Ненадолго: в конце концов своими выходками он отвратил от себя Бретона, душа которого в своей глубине была вполне пуританской. Они рассорились. Позднее Генгенбах написал «Демоническую исповедь», где главу сюрреалистов назвал воплощением дьявола. В итоге он и был отлучен…от сюрреализма.

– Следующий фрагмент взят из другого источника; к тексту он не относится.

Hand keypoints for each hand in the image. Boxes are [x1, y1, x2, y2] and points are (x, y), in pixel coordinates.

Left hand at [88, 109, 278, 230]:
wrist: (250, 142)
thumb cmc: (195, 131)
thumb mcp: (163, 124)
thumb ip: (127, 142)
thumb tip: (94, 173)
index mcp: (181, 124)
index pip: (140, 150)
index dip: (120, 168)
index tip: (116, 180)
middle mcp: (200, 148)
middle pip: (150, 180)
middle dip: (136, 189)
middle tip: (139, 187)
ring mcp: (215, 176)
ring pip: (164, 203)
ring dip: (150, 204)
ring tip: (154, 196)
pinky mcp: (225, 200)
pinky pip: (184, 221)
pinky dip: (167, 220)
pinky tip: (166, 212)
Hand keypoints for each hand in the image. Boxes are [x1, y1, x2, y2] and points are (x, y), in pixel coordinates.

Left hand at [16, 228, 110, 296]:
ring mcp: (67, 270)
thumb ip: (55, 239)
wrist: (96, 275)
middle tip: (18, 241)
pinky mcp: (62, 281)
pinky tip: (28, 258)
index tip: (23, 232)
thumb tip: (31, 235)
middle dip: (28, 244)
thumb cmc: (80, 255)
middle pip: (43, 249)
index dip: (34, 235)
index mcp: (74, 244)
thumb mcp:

Сюрреалистические скандалы
Эпоха сюрреализма на Монпарнасе отмечена несколькими скандалами: публичный скандал на банкете Полти в феврале 1923 года, драка на банкете Сен-Поля Ру шестнадцать месяцев спустя, «коммандос» в театре Сары Бернар во время постановки Русским балетом «Ромео и Джульетты», открытие кабаре «Мальдорор»… Рядом со всем этим экстравагантная свадьба Танги (жених и свидетели, Жак Превер и Марсель Дюамель, переоделись гангстерами) выглядела безобидной шуткой неисправимых школьников.

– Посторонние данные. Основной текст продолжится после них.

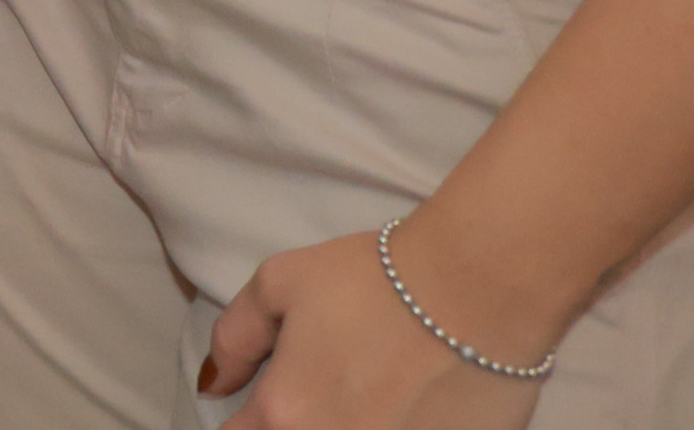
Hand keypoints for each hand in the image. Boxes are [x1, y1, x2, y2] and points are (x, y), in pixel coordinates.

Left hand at [202, 231, 552, 429]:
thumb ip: (234, 338)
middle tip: (318, 394)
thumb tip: (214, 384)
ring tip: (365, 399)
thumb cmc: (374, 279)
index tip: (265, 405)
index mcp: (286, 413)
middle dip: (294, 424)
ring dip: (345, 426)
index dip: (246, 421)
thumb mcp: (280, 283)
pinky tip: (408, 409)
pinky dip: (394, 429)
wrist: (479, 288)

Происходившее на банкете Полти оказалось генеральной репетицией банкета Сен-Поля Ру: события развивались примерно по той же схеме. По крайней мере, поначалу. За одним столиком с Десносом и Бретоном оказалась мадам Орель — представительница жеманной литературы, автор священного труда «Начало любить сначала» (уже одно его название давало повод для насмешек). Пошлость светских высказываний, изрекаемых дамой, пережившей свое время, вывела приятелей из себя, и они грубо оборвали ее на полуслове: «Хватит!.. Уже двадцать пять лет мы терпим это занудство, и никто не осмеливается поставить ее на место!»

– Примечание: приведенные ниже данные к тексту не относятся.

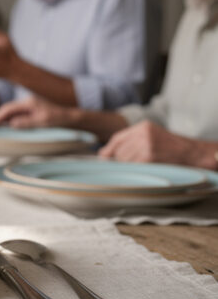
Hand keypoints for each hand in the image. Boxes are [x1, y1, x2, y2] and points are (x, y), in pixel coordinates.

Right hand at [0, 97, 74, 128]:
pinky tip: (4, 125)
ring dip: (1, 118)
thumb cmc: (57, 118)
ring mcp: (28, 106)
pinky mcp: (31, 110)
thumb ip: (26, 122)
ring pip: (11, 112)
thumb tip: (11, 124)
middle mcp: (26, 102)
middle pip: (7, 109)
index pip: (8, 109)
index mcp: (28, 103)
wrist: (69, 116)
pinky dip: (8, 119)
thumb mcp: (42, 121)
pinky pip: (16, 114)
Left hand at [98, 120, 217, 167]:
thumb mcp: (152, 137)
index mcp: (143, 126)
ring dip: (129, 167)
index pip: (117, 138)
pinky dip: (135, 171)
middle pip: (119, 151)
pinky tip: (144, 170)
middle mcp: (142, 134)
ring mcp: (145, 145)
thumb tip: (104, 154)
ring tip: (143, 166)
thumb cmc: (172, 147)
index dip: (109, 150)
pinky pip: (133, 167)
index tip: (104, 158)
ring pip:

Увесистый булыжник в огород маститых литераторов. Кавалеры и дамы возмутились, но Андре Бретон продолжал в том же духе. Его поддержал Робер Деснос, уходя из зала добавивший: «Принадлежность к женскому полу не дает права всю жизнь делать из других дураков».
На этом обмен любезностями завершился, но инцидент получил продолжение на банкете Сен-Поля Ру в июле 1925 года, и на этот раз дело приобрело грандиозный масштаб. Банкет в честь поэта-символиста в «Клозри де Лила» организовал журнал «Меркюр де Франс». Бретону нравился этот старый стихотворец, он знал его несколько лет и прощал ему позицию воинствующего католика, придавая большую важность «расковывающей силе образа и независимости, выходящей за рамки какого-либо контроля со стороны разума». И потом, «Клозри» оставалось дорого его сердцу вышедшей из моды обстановкой, полутемным залом, где бродили тени умерших поэтов. Прошло не так много времени с того дня, как он и Модильяни обменивались здесь острыми замечаниями по поводу «Песен Мальдорора». По всем этим причинам он согласился участвовать в празднестве вместе с другими сюрреалистами, несмотря на присутствие литераторов немилого ему толка. Возможно, Бретон отправился туда не без задней мысли, зная, что вести банкет будет мадам Рашильд, романистка, жена Альфреда Валетта — директора «Меркюр де Франс», пропагандировавшего крайний шовинизм. Однако нельзя сказать, что сюрреалисты, мнившие себя революционерами, не были готовы принять такую позицию. Более того, Арагон как раз заявил тогда: «Мы принадлежим к тем, кто всегда подаст руку врагу».
Неизбежность конфликта стала очевидной во время банкета, когда мадам Рашильд взялась комментировать свое интервью, в котором она утверждала, что француженка ни в коем случае не может выйти замуж за немца.
Андре Бретон церемонно встал и заметил гостям, что подобные речи оскорбительны для его друга, немца Макса Эрнста, находящегося среди них. Затем выступил явно поддерживающий его Флоран Фель, директор «Ар виван», крупного авангардистского издания; он вполголоса произнес: «Эта многоуважаемая дама начинает надоедать…», вызвав такую же реакцию, как на банкете Полти. Но теперь дело этим не кончилось. Подхватив мысль Феля, Бретон снова заявил: «Уже двадцать пять лет мы терпим это занудство, и никто не смеет поставить ее на место».